Eriko: Stay in bed. Drink water. I can send you notes from lab.

The Heart Engine Room made a dangerous little ka-thump.

Valentina Valve slammed a wrench on the console.

“Steady!”

Then another message came in.

Eriko: Also, tragic mucus goblin is a historically important phase of human civilization.

Sammi laughed.

It turned into a cough.

Every respiratory worker panicked.

Lila Lungley shouted, “Worth it! That laugh was worth it!”

The Fever Dream Committee

By afternoon, Sammi fell into a strange sleep.

Inside Head Office, the Dream Department took over because apparently when the body is sick, the Dream Department is legally allowed to become avant-garde.

Sammi dreamed that she was in a medieval cathedral made of saltines, and Eriko was a calm abbess explaining the iconography of soup.

A giant antibody shaped like a knight bowed before them.

“My lady,” it said, “we have defeated the viral dragon in the left nostril, but the right nostril remains contested.”

Eriko handed Sammi a golden spoon.

“Art history,” dream-Eriko said solemnly, “began with broth.”

Sammi nodded as if this made perfect sense.

In the Dream Department, a junior artist asked, “Should we make this less weird?”

The director laughed.

“She has the flu. Weird is the assignment.”

The Battle Turns

By evening, the immune response began finding its rhythm.

B-cells started producing antibodies with little stamped labels: Anti-Flu, With Extreme Prejudice.

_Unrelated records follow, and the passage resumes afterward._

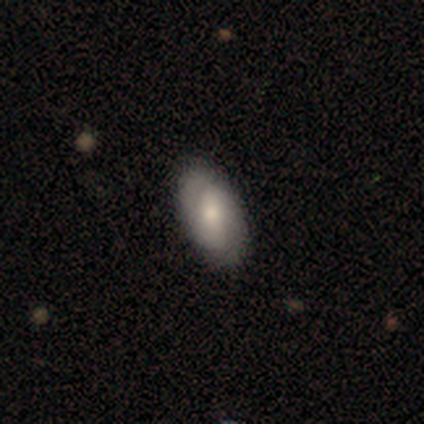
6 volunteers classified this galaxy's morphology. smooth 50% (tied), featured or disk 50% (tied), star or artifact 0%. Down the decision tree: how rounded — in between (100%); merging — none (83%).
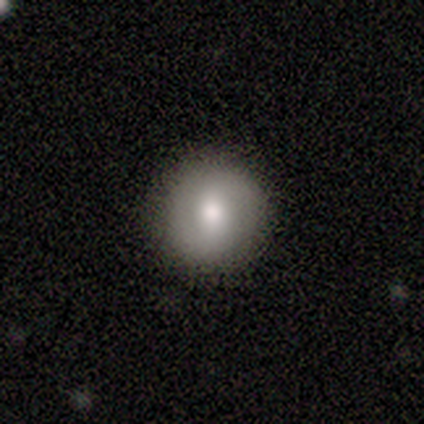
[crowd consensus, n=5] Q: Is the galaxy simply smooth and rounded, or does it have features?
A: smooth — 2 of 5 (40%, tied with featured or disk).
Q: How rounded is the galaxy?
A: round — 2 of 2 (100%).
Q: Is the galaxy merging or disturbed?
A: none — 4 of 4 (100%).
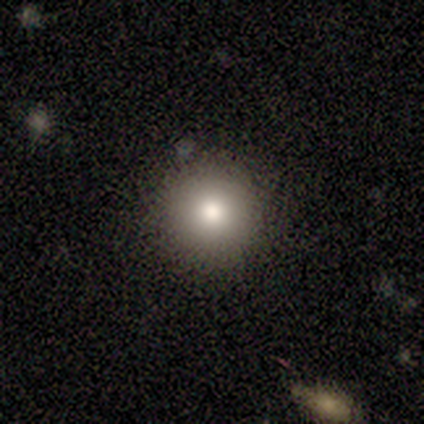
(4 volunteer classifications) A smooth galaxy with no disk features (75%) that is round (100%). Merging: none (100%).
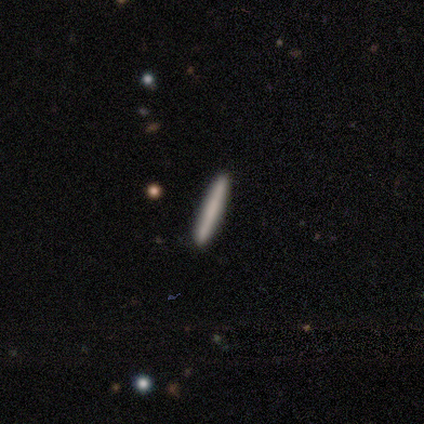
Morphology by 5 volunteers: smooth_or_featured: smooth (p=0.80) [alt: featured or disk p=0.20]
how_rounded: cigar-shaped (p=1.00)
merging: none (p=1.00)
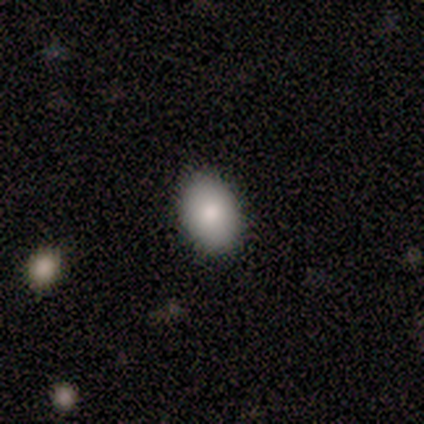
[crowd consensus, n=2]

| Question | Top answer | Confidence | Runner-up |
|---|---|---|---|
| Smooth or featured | smooth | 100% | — |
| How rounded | in between | 100% | — |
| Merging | minor disturbance | 100% | — |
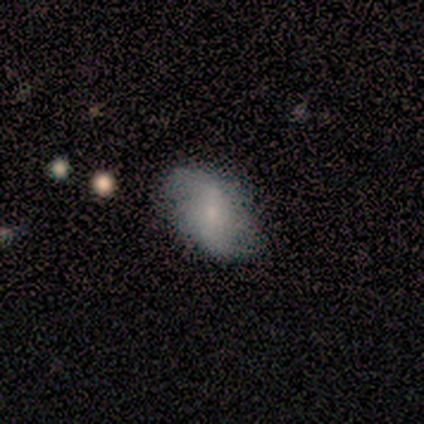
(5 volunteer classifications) smooth_or_featured: smooth (p=0.60) [alt: featured or disk p=0.40]
how_rounded: in between (p=1.00)
merging: none (p=0.60) [alt: minor disturbance p=0.40]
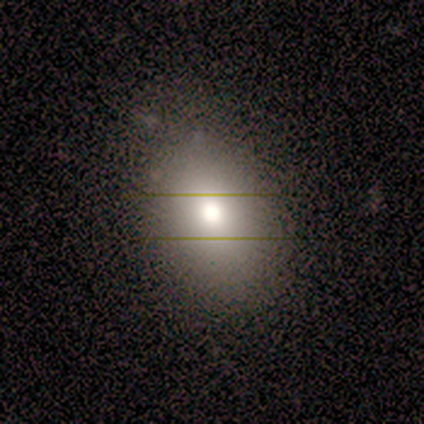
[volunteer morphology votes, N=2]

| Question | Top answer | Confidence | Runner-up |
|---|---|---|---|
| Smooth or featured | smooth | 50% | tied: star or artifact (50%) |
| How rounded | in between | 100% | — |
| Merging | none | 100% | — |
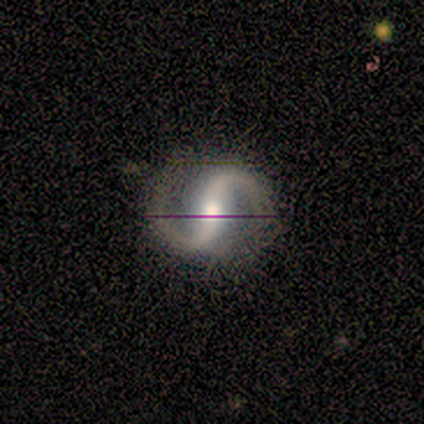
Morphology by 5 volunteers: Overall: featured or disk (100%). Edge-on disk: no (100%). Bar: strong (60%; weak 20%). Spiral arms: yes (100%). Spiral arm count: 2 (100%). Spiral winding: medium (80%). Bulge size: moderate (100%). Merging: none (80%).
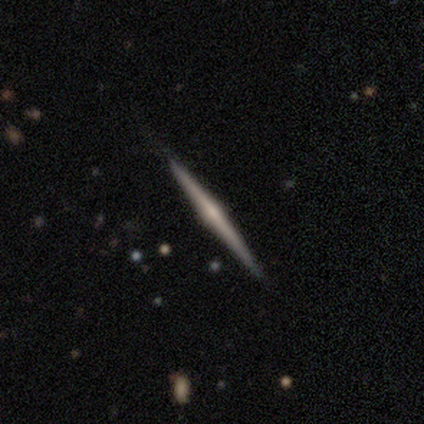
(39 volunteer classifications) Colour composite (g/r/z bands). It shows a featured or disk galaxy (79%) viewed edge-on (100%) with a rounded central bulge (65%). Merging: none (92%).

Macrophages cleared debris.

T-cells coordinated strikes.

Sergeant Histamine, who had caused at least 40% of the unpleasantness, stood proudly on a pile of paperwork.

“We are winning!”

Professor Amus looked exhausted.

“We are winning, yes, but perhaps tomorrow we could win with less theatrical swelling.”

Histamine considered this.

“No.”

In the Nose Works, Foreman Snottingham ordered one more defensive mucus surge.

Lila Lungley shouted through the pipes, “Enough! She needs to breathe!”

Snottingham sniffed. “Fine. Reduced flood status.”

Sammi, asleep under three blankets, managed one clear breath.

Every department cheered.

The Care Package

At 6:35 p.m., there was a knock at Sammi’s door.

Her roommate opened it.

Eriko stood there with a small paper bag.

Soup. Tea. Electrolyte packets. A photocopy of lab notes. And, because Eriko was Eriko, a tiny sticky note attached to the soup that read:

For restoration of the tragic mucus goblin to full art-historical function.

Inside Human Life Works, Dora Dopamine simply fell to her knees.

“She brought soup.”

Gus Gastric stood in the Stomach Department, eyes shining.

“Soup,” he whispered.

The broth arrived warm, gentle, and glorious.

Gus took off his hat.

“Workers,” he said, overcome, “today we process love.”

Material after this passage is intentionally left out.